Fuente: Vidas secretas de grandes escritores, de Robert Schnakenberg
He de confesarles, amigos, que me encantan los libros: coleccionarlos, verlos, olerlos, ojearlos, hojearlos, tocarlos, colocarlos, mirarlos, comprarlos… y a veces hasta leerlos. Cada vez más, creo que afortunadamente, me sorprendo al pasear la vista por las estanterías y reencontrarme con el lomo de un libro que ya no recordaba tener y de repente, al leer su título, quién sabe por qué, me llama la atención. Entonces lo saco de su estrechez, miro la portada, quizás leo algo, o reviso alguna marca que dejé tiempo atrás señalando una página.Y precisamente en un libro, dónde si no, me he enterado que
esa ronda de vigilancia que hago por los lomos de los libros no tendría sentido alguno si no fuera porque la cabeza de Lewis Carroll, el padre de Alicia en el país de las maravillas, además de buenas historias y matemáticas, tenía grandes ideas. De allí salieron inventos como una pluma eléctrica, un modo de giro postal, un triciclo, un método para justificar márgenes en las máquinas de escribir, un prototipo de parches adhesivos de doble cara o un sistema mnemotécnico para recordar nombres y fechas.

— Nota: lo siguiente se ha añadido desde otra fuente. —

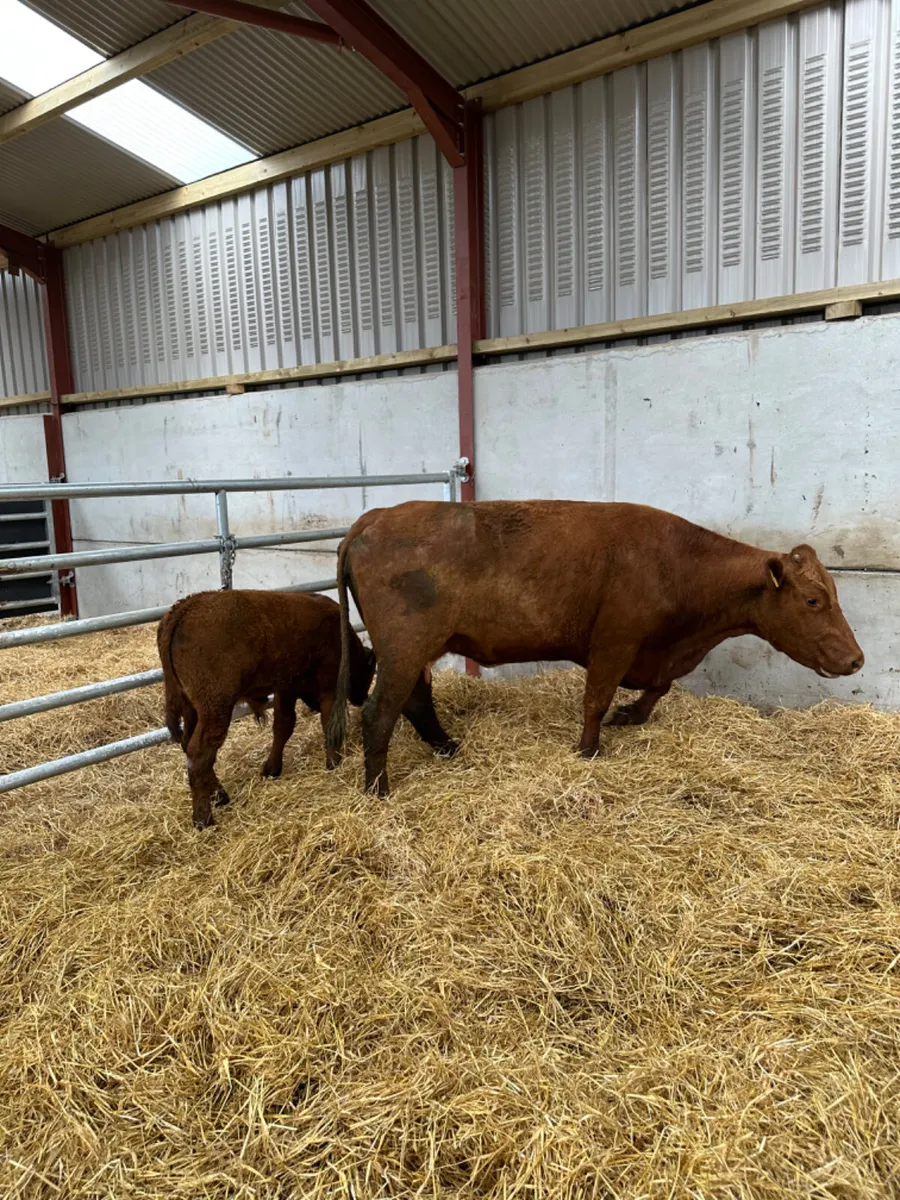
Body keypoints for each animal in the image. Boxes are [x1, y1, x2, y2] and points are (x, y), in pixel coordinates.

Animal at [158, 590, 375, 828]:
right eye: (368, 672)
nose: (363, 698)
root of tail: (184, 606)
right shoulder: (328, 686)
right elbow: (328, 723)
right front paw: (334, 762)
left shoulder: (286, 687)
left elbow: (283, 726)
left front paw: (272, 768)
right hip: (215, 709)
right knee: (200, 754)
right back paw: (204, 818)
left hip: (192, 710)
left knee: (189, 746)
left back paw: (220, 795)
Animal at [325, 500, 864, 796]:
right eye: (813, 600)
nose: (856, 659)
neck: (678, 564)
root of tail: (375, 517)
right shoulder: (615, 642)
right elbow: (596, 699)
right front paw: (589, 749)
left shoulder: (655, 654)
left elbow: (659, 688)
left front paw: (632, 715)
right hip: (405, 647)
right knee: (378, 711)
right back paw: (378, 789)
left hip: (417, 651)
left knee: (414, 701)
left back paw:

Pero también fue Carroll el que tuvo la brillante idea de usar los lomos de los libros para imprimir el título de los mismos y así tener mayor facilidad a la hora de buscarlos en las estanterías. Me sorprende que fuera un hombre del siglo XIX el que tuviera la idea de mostrar esa información de los libros en su lomo, de hacerla tan visible. Sin duda, antes de esto los bibliotecarios se ganarían aún más su sueldo ya que cazar un libro en concreto en una biblioteca atestada de lomos inmaculados y similares requería organización y memoria.